Schlebusch ist damit Nachfolger von Golfclub-Betreiber Ralf Schmitz, der aus persönlichen Gründen von seinem Geschäftsführer-Posten beim Rennverein zurückgetreten war, ihm als Präsidiumsmitglied aber erhalten bleibt. "Bei drei Renntagen pro Jahr hält sich der Arbeitsaufwand für einen Geschäftsführer in Grenzen. Gemeinsam mit dem Team auf der Bahn um Sekretariatsleiterin Birgit Nickel können diese Aufgaben auch vom Präsidenten erfüllt werden", so Schmitz.

Damit Schlebusch seine Doppel-Funktion auch dauerhaft ausüben kann, ist allerdings eine Satzungsänderung notwenig. Diese soll im kommenden Jahr bei der Mitgliederversammlung auf die Tagesordnung gesetzt werden. Die drei Renntage 2014 gehen am 24. Mai, 12. Juli und 9. August (jeweils samstags) über die Bühne. Dann hofft der Rennverein vom Raffelberg erneut auf einen so großen Zuschauerspruch wie in diesem Jahr, als insgesamt rund 30.000 Besucher auf die Bahn strömten.

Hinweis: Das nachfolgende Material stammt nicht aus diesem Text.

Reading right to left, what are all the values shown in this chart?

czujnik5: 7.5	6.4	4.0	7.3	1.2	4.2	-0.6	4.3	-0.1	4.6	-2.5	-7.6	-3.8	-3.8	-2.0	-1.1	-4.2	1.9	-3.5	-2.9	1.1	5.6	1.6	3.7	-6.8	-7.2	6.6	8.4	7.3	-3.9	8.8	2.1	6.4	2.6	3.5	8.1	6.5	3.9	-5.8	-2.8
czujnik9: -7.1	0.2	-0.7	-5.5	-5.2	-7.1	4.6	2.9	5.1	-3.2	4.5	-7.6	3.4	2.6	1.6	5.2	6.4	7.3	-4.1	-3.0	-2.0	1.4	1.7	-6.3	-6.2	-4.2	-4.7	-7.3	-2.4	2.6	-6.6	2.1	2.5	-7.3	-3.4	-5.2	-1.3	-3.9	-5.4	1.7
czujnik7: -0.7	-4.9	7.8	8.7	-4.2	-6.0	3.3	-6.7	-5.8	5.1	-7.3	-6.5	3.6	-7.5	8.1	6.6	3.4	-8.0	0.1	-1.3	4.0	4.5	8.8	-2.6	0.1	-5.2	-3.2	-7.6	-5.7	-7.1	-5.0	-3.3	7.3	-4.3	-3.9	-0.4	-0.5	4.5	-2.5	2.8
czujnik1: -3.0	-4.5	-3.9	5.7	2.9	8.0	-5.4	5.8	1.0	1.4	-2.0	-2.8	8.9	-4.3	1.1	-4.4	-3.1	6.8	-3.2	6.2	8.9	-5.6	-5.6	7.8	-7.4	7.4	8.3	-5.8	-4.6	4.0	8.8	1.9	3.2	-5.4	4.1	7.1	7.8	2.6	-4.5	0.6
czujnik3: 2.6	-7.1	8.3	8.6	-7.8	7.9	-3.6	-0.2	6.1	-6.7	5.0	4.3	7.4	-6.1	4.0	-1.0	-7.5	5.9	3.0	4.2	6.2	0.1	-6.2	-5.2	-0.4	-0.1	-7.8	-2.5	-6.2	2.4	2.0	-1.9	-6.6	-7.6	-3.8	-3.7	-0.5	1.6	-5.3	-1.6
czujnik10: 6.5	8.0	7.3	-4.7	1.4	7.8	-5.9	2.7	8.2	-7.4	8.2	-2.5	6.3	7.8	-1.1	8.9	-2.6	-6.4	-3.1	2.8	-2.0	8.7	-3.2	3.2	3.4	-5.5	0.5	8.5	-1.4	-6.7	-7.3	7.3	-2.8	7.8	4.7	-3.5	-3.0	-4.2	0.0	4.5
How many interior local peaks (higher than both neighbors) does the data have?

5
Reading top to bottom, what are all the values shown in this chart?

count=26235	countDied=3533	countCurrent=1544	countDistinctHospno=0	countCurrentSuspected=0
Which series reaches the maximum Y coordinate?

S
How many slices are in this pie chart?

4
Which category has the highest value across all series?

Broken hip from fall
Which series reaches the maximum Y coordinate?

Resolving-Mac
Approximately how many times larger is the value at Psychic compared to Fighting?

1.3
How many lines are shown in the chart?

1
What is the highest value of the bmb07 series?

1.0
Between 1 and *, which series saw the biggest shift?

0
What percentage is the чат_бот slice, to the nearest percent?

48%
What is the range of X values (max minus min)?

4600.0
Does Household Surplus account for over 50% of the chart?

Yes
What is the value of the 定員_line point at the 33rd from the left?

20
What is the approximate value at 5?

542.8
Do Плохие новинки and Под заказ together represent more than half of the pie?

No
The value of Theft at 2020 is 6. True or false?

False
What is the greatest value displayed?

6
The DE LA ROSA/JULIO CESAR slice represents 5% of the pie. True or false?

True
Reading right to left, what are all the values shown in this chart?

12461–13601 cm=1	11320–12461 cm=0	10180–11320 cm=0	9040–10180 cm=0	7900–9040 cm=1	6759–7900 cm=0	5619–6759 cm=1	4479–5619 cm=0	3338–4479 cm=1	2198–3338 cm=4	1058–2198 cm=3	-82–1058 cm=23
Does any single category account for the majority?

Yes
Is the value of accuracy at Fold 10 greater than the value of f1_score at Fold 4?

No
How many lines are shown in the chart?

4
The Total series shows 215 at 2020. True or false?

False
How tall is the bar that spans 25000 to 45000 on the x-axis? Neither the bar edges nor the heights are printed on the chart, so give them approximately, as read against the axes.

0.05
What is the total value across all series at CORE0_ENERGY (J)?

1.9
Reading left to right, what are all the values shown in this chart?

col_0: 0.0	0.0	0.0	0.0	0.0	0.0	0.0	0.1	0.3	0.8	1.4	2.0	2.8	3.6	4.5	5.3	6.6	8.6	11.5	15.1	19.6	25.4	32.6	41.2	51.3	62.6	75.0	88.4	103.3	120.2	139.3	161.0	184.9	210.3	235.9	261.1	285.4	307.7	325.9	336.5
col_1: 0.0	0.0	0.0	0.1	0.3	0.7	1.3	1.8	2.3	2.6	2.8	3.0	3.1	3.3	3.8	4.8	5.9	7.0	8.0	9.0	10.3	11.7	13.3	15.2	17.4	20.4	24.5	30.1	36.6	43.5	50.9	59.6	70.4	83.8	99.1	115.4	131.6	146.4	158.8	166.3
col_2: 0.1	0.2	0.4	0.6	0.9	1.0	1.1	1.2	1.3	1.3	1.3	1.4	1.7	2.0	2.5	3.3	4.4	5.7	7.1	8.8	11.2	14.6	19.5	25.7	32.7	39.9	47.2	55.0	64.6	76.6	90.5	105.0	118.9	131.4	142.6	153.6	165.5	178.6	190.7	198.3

"Damit sind wir bei den Mülheimern Sportveranstaltungen spitze", sagt Schlebusch. Ein besonderer Dank des Rennvereins ging an die Sponsoren Dr. Margrit Toma-Dislich und Heinz Dislich. Die Eigentümer des Volmer Betonwerks in Duisburg hatten sich bei zwei Veranstaltungen 2013 mit einem "namhaften Betrag" (Schmitz) engagiert. Beim letzten Renntag war das Volmer Betonwerk erstmals als Namensgeber der gesamten Veranstaltung präsent.

Gute Nachrichten gab es bei der endgültigen Bilanz des Jahres 2012, die ein Plus von 31.259 Euro aufweist. Grund für das positive Ergebnis sind zusätzliche Einnahmen aus dem Spiel 77, mit denen der Rennverein nicht gerechnet hatte. Nach wie vor drücken den Mülheimer Galopprennverein aber Verbindlichkeiten in Höhe von rund 1,3 Millionen Euro.

Um den Verein auf eine breitere Basis und ein sicheres Fundament zu stellen, ist das Präsidium dabei, Gespräche mit der Stadt und der Sparkasse zu führen. "Sie verlaufen insgesamt erfreulich", so Vorstandsmitglied Joachim Orilski. "Die Probleme, die im Laufe der Verhandlungen aufgetreten sind, können wir lösen. Das wird aber noch eine Weile dauern."

Inhalt der Gespräche mit der Stadt ist eine Änderung des Erbbaurechtsvertrages. Möglicherweise wird sich dieser verlängern. Für die Stadt Mülheim wäre das dann mit Mehreinnahmen verbunden. Sportlich machten die in Mülheim beheimateten Trainer regelmäßig mit Erfolgen auf sich aufmerksam. Allen voran Jens Hirschberger und William Mongil, deren Schützlinge zusammen rund eine Million Euro gewinnen konnten.